In Atiyah-Macdonald, the authors prove that if $V$ is an irreducible variety over an algebraically closed field $k$, then the local dimension of $V$ (i.e. the Krull dimension of the localization of the coordinate ring at any point) is equal to the transcendence degree of the function field of $V$ over $k$ (Theorem 11.25). Then, in Exercise 3 of Chapter 11 the authors ask the reader to extend this result to non-algebraically-closed fields. I don't see why algebraically-closed is necessary for their proof, so I want to ask why the following does not work:
Proof: Let $k[x_1, \dots, x_n]$ be a polynomial ring in $n$ variables over any field $k$. Let $\mathfrak{p}$ be a prime of $k[x_1, \dots, x_n]$, and $A(V) = k[x_1, \dots, x_n] / \mathfrak{p}$. Let $k(V)$ denote the field of fractions of $A(V)$. Let $P = (a_1, \dots, a_n)$ be a point of the variety $V$ defined by $\mathfrak{p}$. Then the maximal ideal $(x_1 – a_1, \dots, x_n – a_n)$ of $k[x_1, \dots, x_n]$ descends to a maximal ideal $\mathfrak{m}$ of $A(V)$. By Noether's normalization lemma, we can find $y_1, \dots, y_d$ algebraically independent elements in $A(V)$ such that $A(V)$ is integral over $B = k[y_1, \dots, y_d]$. Thus $\mathfrak{n} = \mathfrak{m} \cap B$ is a maximal ideal of $B$. Further, $B$ is a UFD since a polynomial ring over any field is a UFD, so $B$ is integrally closed. Thus Atiyah Macdonald Lemma 11.26 shows that $\dim A_\mathfrak{m} = \dim B_\mathfrak{n}$, but $\dim B_\mathfrak{n} = d$ by the example on page 124 of Atiyah Macdonald.
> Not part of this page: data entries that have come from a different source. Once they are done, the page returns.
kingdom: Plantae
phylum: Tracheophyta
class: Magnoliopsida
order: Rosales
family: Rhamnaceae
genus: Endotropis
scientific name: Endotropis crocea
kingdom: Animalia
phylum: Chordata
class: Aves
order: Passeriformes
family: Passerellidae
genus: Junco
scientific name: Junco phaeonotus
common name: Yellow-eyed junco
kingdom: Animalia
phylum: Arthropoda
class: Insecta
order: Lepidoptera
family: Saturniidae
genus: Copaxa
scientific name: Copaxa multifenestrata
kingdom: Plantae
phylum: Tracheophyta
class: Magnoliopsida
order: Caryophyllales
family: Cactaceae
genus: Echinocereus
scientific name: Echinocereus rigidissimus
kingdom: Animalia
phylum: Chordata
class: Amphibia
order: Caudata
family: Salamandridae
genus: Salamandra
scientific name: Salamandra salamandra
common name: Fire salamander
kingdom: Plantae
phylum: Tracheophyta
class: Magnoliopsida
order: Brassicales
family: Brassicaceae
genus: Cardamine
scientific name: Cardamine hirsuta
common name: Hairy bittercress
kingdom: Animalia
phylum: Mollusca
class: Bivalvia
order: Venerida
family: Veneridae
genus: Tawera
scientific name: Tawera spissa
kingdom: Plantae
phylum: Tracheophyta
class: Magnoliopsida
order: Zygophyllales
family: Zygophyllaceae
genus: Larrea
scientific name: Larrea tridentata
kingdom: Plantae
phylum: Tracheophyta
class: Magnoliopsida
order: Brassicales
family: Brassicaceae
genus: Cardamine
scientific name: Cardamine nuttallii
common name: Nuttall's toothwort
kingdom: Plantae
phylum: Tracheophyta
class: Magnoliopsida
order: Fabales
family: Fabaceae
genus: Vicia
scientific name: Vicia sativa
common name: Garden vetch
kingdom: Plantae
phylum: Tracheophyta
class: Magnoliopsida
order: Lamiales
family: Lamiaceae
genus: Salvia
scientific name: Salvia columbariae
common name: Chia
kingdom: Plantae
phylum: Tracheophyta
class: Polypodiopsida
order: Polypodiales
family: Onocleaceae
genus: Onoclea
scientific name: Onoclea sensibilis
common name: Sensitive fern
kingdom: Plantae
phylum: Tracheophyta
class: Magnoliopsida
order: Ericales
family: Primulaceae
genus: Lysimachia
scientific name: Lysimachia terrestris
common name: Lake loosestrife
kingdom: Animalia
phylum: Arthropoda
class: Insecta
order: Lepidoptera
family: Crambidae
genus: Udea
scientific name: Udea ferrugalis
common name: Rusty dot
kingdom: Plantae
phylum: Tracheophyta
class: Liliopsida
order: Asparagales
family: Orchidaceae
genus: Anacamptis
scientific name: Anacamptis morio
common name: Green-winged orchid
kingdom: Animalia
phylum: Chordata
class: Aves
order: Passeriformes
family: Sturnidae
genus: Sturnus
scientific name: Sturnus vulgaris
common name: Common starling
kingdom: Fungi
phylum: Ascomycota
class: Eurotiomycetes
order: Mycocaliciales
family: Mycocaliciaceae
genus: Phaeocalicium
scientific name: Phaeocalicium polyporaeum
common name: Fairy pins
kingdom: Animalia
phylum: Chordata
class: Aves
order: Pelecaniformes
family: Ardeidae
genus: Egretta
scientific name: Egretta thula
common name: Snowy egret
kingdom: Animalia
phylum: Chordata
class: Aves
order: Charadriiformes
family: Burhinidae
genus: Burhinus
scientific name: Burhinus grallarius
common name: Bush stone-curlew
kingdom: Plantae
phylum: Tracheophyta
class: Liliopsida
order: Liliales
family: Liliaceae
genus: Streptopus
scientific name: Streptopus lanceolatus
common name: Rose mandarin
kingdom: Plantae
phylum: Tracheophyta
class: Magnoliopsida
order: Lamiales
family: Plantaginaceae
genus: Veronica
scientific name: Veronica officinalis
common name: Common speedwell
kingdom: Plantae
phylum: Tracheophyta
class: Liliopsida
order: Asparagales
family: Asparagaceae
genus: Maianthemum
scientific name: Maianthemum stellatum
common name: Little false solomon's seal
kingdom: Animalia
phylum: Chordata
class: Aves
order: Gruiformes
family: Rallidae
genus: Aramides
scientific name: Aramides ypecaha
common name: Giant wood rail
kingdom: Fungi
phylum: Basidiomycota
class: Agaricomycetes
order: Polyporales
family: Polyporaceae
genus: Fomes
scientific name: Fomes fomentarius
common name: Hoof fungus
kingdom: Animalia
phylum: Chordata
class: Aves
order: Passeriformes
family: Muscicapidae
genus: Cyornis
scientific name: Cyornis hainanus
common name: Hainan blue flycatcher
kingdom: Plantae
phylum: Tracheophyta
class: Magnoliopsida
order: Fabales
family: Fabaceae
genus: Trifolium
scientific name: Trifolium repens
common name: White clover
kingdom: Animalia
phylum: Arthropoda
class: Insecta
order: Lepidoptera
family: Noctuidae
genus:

QED.
This is essentially the exact proof of Theorem 11.25 in A&M – it seems to me they are only using that $k$ is algebraically closed for the weak Nullstellensatz, but even when $k$ is not algebraically closed, the points of $V$ still correspond to maximal ideals. The correspondence just might not be surjective. Is there some other reason we need $k$ to be algebraically closed that I am missing in the above proof?
Best Answer
I think the problem in your proof does, in the end, lie in the fact that not every maximal ideal of $k[x_1, \ldots, x_n]$ is necessarily of the form $(x_1 - a_1, \ldots, x_n - a_n)$ for a non-algebraically-closed field $k$. The last step of your proof, where you claim that $\dim{B_\mathfrak{n}} = d$, is not actually demonstrated anywhere in Atiyah-MacDonald for an arbitrary maximal ideal $\mathfrak{n}$. What is demonstrated (page 121) is that the ring $k[x_1, \ldots, x_n]$ localized at a maximal ideal of the form $(x_1 - a_1, \ldots, x_n - a_n)$ is of dimension $n$, which implies, of course, that $\dim{k[x_1, \ldots, x_n]_{\mathfrak{m}}} = n$ for all maximal ideals $\mathfrak{m}$ when $k$ is algebrically closed. (Furthermore, the example you cite on page 124 has nothing to do with the dimension of $B_\mathfrak{n}$; rather, it stipulates that $B_{(x_1, \ldots, x_n)}$ is regular.)
To modify your proof as it is, you would either have to show that every maximal ideal in $B$ is of the form $(x_1 - a_1, \ldots, x_n - a_n)$ (which is untrue), or somehow show that $\dim{B_\mathfrak{n}} = d$ for an arbitrary maximal ideal $\mathfrak{n} \subseteq k[x_1, \ldots, x_d]$ independently.
Edit: Perhaps the third sentence of your proof ("Then the maximal ideal $(x_1−a_1,\ldots,x_n−a_n)$ of $k[x_1,\ldots,x_n]$ descends to a maximal ideal $\mathfrak{m}$ of $A(V)$") was an attempt to remedy this error; if it was, I couldn't decipher exactly what you meant.